RECORDS SHOWN Block Start

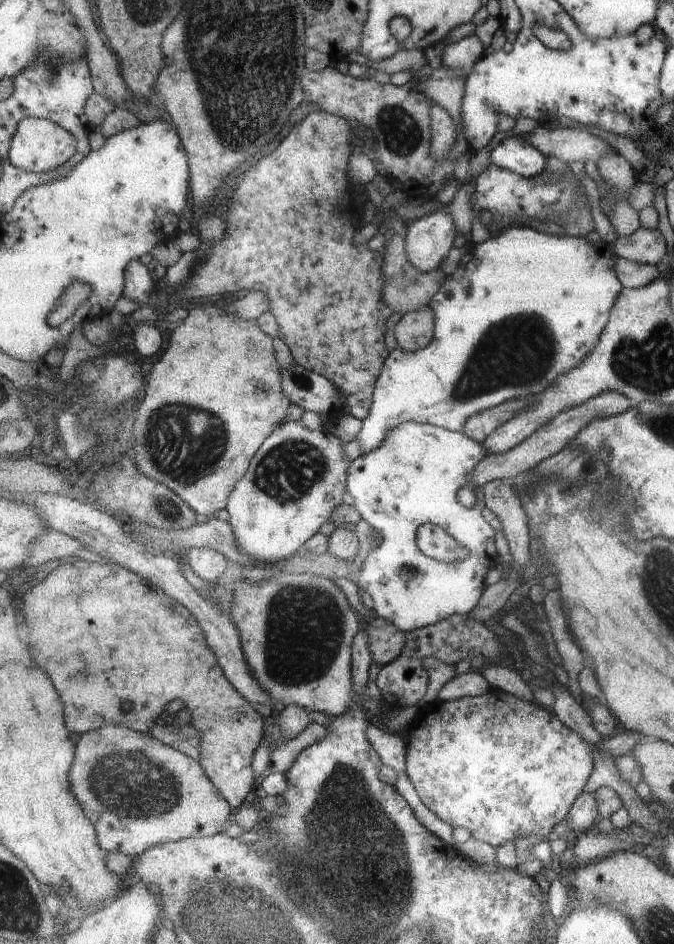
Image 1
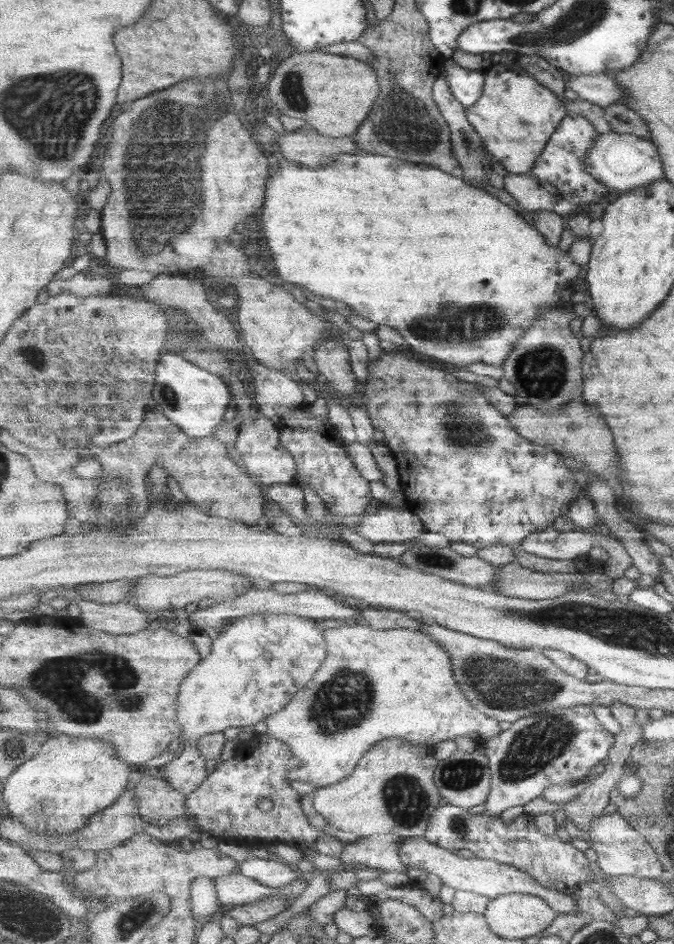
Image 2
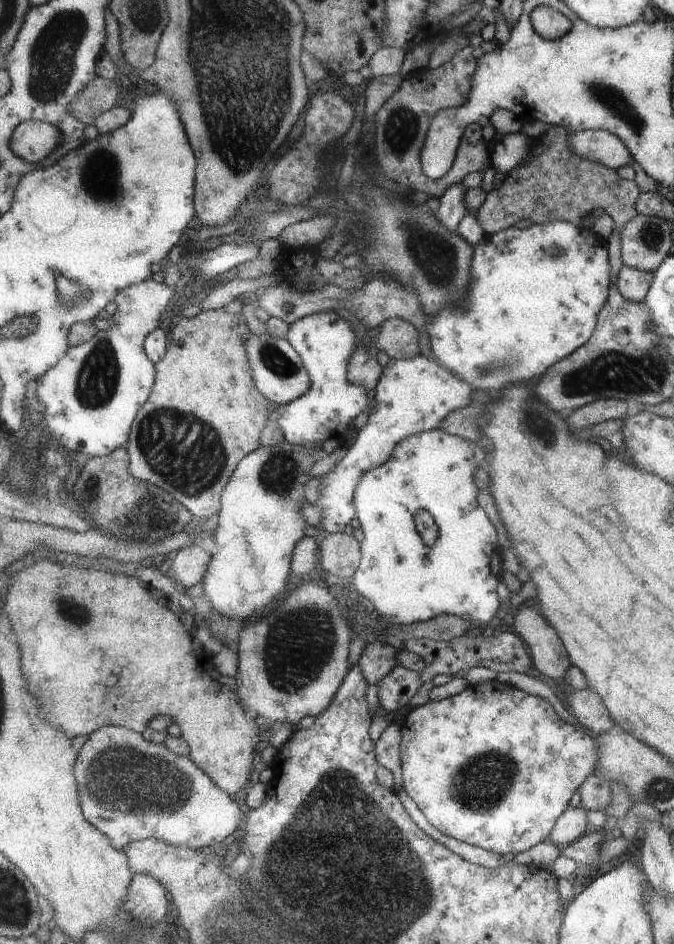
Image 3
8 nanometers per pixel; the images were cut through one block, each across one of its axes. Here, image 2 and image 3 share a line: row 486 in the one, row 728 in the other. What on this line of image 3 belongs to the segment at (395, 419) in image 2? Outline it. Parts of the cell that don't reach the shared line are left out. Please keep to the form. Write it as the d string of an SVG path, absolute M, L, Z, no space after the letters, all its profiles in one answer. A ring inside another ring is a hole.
M497 680L486 681L478 685L470 685L465 692L443 701L429 701L426 705L413 708L404 718L401 742L401 766L403 784L407 795L419 806L429 823L442 834L467 842L489 852L499 855L523 853L541 842L550 839L557 820L570 809L569 802L575 796L583 782L594 775L599 764L599 748L595 737L588 731L581 730L578 724L566 722L545 698L527 694L519 688L501 683Z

RECORDS SHOWN Block End

EXERCISE AIM
Return the data exactly. Do not carry over any images.

RESULT OF THIS EXERCISE
Image 1
Image 2
Image 3
8 nanometers per pixel; the images were cut through one block, each across one of its axes. Here, image 2 and image 3 share a line: row 486 in the one, row 728 in the other. What on this line of image 3 belongs to the segment at (395, 419) in image 2? Outline it. Parts of the cell that don't reach the shared line are left out. Please keep to the form. Write it as the d string of an SVG path, absolute M, L, Z, no space after the letters, all its profiles in one answer. A ring inside another ring is a hole.
M497 680L486 681L478 685L470 685L465 692L443 701L429 701L426 705L413 708L404 718L401 742L401 766L403 784L407 795L419 806L429 823L442 834L467 842L489 852L499 855L523 853L541 842L550 839L557 820L570 809L569 802L575 796L583 782L594 775L599 764L599 748L595 737L588 731L581 730L578 724L566 722L545 698L527 694L519 688L501 683Z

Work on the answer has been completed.